В тюрьме снимали второй дубль. Исполненный сознания своей ненужности и никчемности, Василий поплелся в буфет.
В ночном буфете была очередь в четыре человека, двигалась она постепенно и неторопливо, словно стрелки часов. Долго ли, коротко ли — стал он третьим, потом вторым.
Буфетчица была настолько дородной, что казалось ее специально выбрали на эту роль, красили губы, подбирали накладную грудь, массивное золотое кольцо… Она ловко принимала рубли и трешки, сдавала сдачу, кому медяками, а кому и словом.
Бутерброды на прилавке съежились, словно стесняясь самих себя — но выбирать не приходилось. Вдруг Вася с ужасом увидел, что из-за тарелки вылез здоровенный рыжий тараканище, мгновенно взбежал на самый верхний бутерброд — и застыл на месте, шевеля с победным видом усами. На него никто не обратил внимания. Очередь сзади негромко болтала о своем, мужчина перед ним взял три бутерброда — и пошел к стойке в углу, где его ждали, и где уже было налито. Статисты со стажем без бутылки на ночные съемки не ходили.
Вася робко попросил бутерброд. Буфетчица шмякнула перед ним бутерброд, взяла рубль, дала сдачу, по пути схватила таракана и кинула в угол под стол — и все это в одну секунду.
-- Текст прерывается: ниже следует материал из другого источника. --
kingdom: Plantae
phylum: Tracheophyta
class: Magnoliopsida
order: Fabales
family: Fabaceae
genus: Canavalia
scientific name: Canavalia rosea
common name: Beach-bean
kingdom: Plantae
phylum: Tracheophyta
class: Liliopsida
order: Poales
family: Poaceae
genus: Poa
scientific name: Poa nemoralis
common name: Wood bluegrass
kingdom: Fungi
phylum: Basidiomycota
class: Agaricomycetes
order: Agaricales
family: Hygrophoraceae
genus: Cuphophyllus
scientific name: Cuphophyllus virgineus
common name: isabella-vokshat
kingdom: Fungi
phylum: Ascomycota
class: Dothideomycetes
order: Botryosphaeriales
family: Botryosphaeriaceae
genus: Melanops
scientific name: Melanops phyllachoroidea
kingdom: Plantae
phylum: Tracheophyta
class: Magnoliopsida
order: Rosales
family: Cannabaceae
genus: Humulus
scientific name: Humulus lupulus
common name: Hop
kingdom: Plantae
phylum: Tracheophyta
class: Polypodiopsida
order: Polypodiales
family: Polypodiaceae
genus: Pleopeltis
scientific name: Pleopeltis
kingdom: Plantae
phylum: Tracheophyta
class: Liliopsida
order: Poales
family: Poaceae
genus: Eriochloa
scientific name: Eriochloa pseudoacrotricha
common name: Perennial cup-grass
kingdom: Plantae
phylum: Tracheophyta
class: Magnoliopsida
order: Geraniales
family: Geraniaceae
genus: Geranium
У Васи пропал весь аппетит, он нехотя сжевал то, что купил, и побрел снова в павильон. Там снимался очередной дубль. Актеры, не единожды руганные режиссером, старались вовсю. От лезгинки было тесно не только в камере, но казалось, и во всем павильоне. Ладо танцевал с уханьем,будто рубил кого-то саблей. Возле сонной костюмерши постепенно росла кучка разорванных в клочья тельняшек.
После каждого дубля режиссер ругал всех на чем свет стоит. Васька вспомнил, как в Илиаде Агамемнон, готовясь к битве с Троянцами, собрал военачальников и обругал и оскорбил каждого, чтобы они с большей яростью бросились на врага. Здесь режиссер применил тот же прием — и не без успеха. Очередную лезгинку Ладо исполнил с таким подъемом, что даже режиссеру стало страшно! Дубль был снят.
После этого минут двадцать перетаскивали лампы, камеру, двигали стены. Павильон гудел, как улей.
— Толпа, толпа! — кричал режиссер. Статистов повытаскивали изо всех щелей, и даже из буфета. Одетых в мрачные фабричные робы — на передний план, остальных — на задний. Толпа только что узнала о смерти Ладо — и все должны были снимать шапки и никнуть головами, сначала первый ряд, а потом и все последующие, так,чтобы получалась волна. Сзади даже подставили зеркало, чтобы толпа получилась огромной. Первый ряд снимал шапки, потом, словно в раздумьи, второй, дальше все быстрее — третий и четвертый, и наконец, все остальные, будто проснувшись, торопливо сдергивали свои картузы и фуражки. Нужно было добиться эффекта народной скорби — но в то же время решительности и гнева.